John started as a senior financial analyst in Retail. He rose through the finance ranks to ultimately serve as the head of finance for Dave Clark’s WW Operations team. In 2018, Dave asked John to jump from Finance to Operations. He did so enthusiastically, first leading Global Customer Fulfillment, and now Global Delivery Services, which includes our hugely successful AMZL expansion.
While she was at General Motors, Alicia and I were introduced by a mutual friend and agreed to have lunch. We hit it off right away. I was so impressed with her leadership experience, technical acumen, and especially her dedication to the workers on the shop floor. She wasn’t wearing flannel, but I was sure we shared the same instincts. She’s off to a great start running Global Customer Fulfillment.

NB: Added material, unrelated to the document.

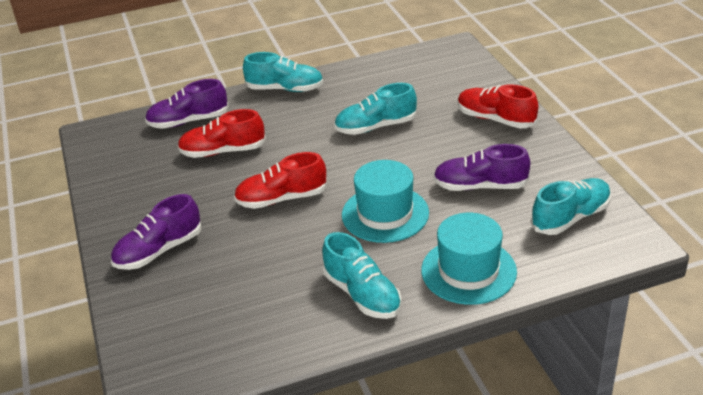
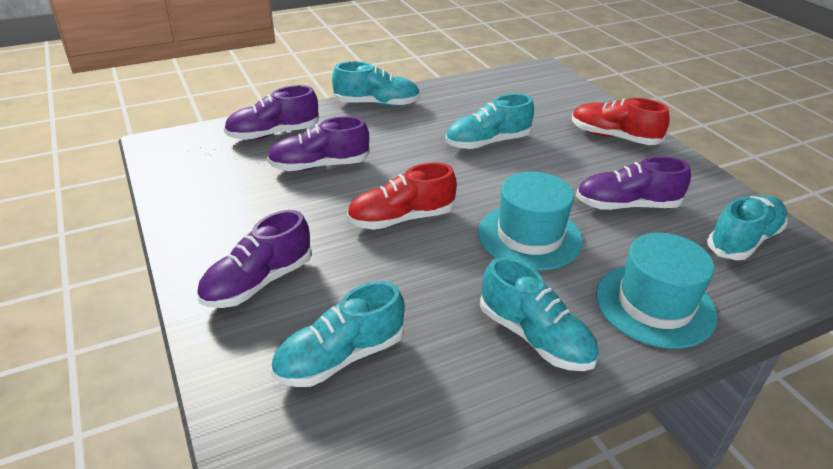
camera: 10 degrees left, 0 degrees up
(211, 306) = (340, 357): none -> turquoise shoe
(223, 151) = (319, 166): red shoe -> purple shoe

I met Dave Treadwell during our freshman year of college. He was already way better at writing code than I was. After spending nearly 30 years rising through the senior ranks at Microsoft, I asked him if he might consider joining Amazon. He was intrigued, and I jumped at the chance to hire him. “Tread” has led our eCommerce Foundation tech teams since he joined Amazon, driving huge architectural change through Rolling Stone and our transition to native AWS, along with a significant improvement in our infrastructure costs. Dave has an unusual mix of deep technical acumen and empathetic leadership, and he’ll be a great add to the S-team.
I didn’t hire Dave Clark. Our MBA recruiting team brought him on board months before I joined. But soon after my arrival at Amazon, I knew he was special. He possessed a unique mix of raw intellect, systems thinking, sharp wit, and tons of leadership courage. I tested him. I “asked” him to go to Tokyo to start up our first Japanese FC (which he did after getting his first passport). I “asked” him to go to Campbellsville, KY, to take a Senior Manager role. I hoped that one day Dave might be my successor leading Operations, but I knew he would need significant plant leadership experience to complete his mental models. After helping to dramatically improve the operations in Campbellsville, I asked him to take the General Manager role at our Delaware FC. The operations there were relatively simple, so the leadership challenge was more about leading people than optimizing process. Dave excelled again. From there, Dave returned to Seattle to stay, assuming various roles in Operations that included designing our next generation FCs. Seven years ago, he took over leadership of WW Operations and joined the S-team. Dave thinks and leads boldly. He’s the Big Thinking energy behind the scale of Amazon Robotics, our Prime Air fleet, and AMZL deliveries. In the last two years, we moved Prime, Marketing, and the Stores organizations to Dave, giving him a chance to broaden his leadership beyond operations. Dave is now ready to lead WW Consumer, and I’ll be proud to turn it over to him early next year.
We have an important holiday season ahead as customers will be depending on us more than ever. We have so much to do in the coming months, so I’m not leaving yet. After this holiday season, we’ll have time for Chime high fives and socially distant thank-yous and goodbyes, and I’ll cherish each of them.
Thank you for caring about our customers and about each other. Amazon is a very special company, and it is my honor and privilege to help lead it for just a little while longer.